Voici l'aventure d'un jeune homme âgé de 19 ans qui a quitté le circuit scolaire en 5° et a connu un parcours de délinquant jusqu'au jour où il fut séduit par le discours tenu sur un site Internet par un Niçois d'origine sénégalaise. Le jeune homme arrive en Syrie via la Turquie en compagnie de trois autres copains issus de la cité, leur billet leur ayant été offert. Son avocat a raconté le discours d'accueil ; « Tu vas être un seigneur de la guerre, les filles seront à tes pieds, t'auras une « kalach », ton territoire. » La promesse va se traduire par un semestre d'horreurs. Il apprend, en compagnie d'une vingtaine de copains issus du même quartier que lui : « le maniement des armes, le dressage des bergers allemands à l'attaque. (...) Sa journée, c'est l'entraînement, prière, prière et prière. » Un de ses compagnons traînait sa « kalach » par terre, pas motivé pour l'entraînement. Pour le punir et lui expliquer qu'un fusil ça ne se tient pas comme cela, il a pris une balle dans le pied. » Son copain craque, il veut rentrer. « Allah n'a qu'à aller se faire foutre ! » La sentence tombe une dizaine de jours plus tard. « Un groupe d'anciens s'est réuni autour de lui, a prononcé une sentence en arabe. Il a été mis à genoux et décapité. » Le jeune homme, dégoûté, se voit confier un territoire : « On leur a expliqué qu'ils devaient racketter les villageois. Là-bas, c'est une guerre de territoire qui se joue. (...) Quand un village refusait de payer la taxe, ils saisissaient un habitant, le ramenaient au camp et le décapitaient. » Un jour, le jeune homme et un de ses camarades immobilisent un homme pendant qu'un autre le décapite. Écœuré, il finit par s'échapper et à se présenter spontanément à la DGSI.

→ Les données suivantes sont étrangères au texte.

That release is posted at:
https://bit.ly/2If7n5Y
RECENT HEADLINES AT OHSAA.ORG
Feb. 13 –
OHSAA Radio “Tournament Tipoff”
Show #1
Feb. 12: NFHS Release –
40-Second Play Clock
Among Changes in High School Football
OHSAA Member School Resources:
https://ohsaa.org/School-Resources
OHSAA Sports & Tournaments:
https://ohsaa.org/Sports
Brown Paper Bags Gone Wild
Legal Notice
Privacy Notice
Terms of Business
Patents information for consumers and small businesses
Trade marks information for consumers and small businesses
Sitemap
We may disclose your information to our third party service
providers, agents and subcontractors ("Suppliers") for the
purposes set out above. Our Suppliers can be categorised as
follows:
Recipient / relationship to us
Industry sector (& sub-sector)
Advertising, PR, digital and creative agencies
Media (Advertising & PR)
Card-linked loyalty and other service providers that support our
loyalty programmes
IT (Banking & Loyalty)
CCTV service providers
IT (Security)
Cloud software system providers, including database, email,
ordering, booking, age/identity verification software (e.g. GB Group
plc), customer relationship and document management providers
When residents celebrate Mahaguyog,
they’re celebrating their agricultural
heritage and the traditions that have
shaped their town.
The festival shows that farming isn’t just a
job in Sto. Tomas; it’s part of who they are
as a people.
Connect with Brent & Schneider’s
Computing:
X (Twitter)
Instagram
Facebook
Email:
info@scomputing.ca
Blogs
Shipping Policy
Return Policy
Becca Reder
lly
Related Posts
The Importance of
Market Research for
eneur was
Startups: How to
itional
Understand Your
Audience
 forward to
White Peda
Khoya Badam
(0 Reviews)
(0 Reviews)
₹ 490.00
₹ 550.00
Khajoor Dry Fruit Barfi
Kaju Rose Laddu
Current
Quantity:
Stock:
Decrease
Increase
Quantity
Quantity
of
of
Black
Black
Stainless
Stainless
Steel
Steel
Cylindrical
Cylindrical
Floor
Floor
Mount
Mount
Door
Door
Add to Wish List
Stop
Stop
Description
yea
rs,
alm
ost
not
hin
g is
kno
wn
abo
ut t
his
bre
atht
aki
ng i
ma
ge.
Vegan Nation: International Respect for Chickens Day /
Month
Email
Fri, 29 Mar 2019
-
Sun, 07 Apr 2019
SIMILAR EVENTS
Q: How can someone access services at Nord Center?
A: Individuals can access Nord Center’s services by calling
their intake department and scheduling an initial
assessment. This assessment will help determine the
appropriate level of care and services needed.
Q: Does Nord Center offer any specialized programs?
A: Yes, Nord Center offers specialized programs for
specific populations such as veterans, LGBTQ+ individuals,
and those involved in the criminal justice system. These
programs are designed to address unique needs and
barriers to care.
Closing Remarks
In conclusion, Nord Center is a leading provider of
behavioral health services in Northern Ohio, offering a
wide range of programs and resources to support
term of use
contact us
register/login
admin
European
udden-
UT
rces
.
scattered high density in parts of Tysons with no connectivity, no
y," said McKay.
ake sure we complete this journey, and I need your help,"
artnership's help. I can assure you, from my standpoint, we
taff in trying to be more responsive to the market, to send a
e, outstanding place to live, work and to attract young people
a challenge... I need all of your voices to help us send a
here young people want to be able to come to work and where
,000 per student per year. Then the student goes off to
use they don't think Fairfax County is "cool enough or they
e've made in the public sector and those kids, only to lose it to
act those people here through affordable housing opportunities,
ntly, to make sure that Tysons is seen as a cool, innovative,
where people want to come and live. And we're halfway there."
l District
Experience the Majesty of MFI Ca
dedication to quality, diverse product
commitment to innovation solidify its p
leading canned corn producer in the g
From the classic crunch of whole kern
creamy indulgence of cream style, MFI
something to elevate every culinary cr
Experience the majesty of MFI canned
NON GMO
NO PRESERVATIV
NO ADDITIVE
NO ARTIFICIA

Les raisons des départs sont variées et il nous faut différencier ceux qui ont vécu au sein d'une famille musulmane des convertis, ensuite intervient la motivation : combattre pour en découdre - combattre par haine de l'Occident - mener sa propre « guerre » - participer à une action altruiste ou humanitaire - désir latent de se suicider - volonté à devenir un martyr - suicide par personne interposée, etc. A propos de Chérif Kouachi, par exemple, Soumya son épouse, a déclaré lors de son audition : « Il a pensé qu'à sa gueule Chérif ».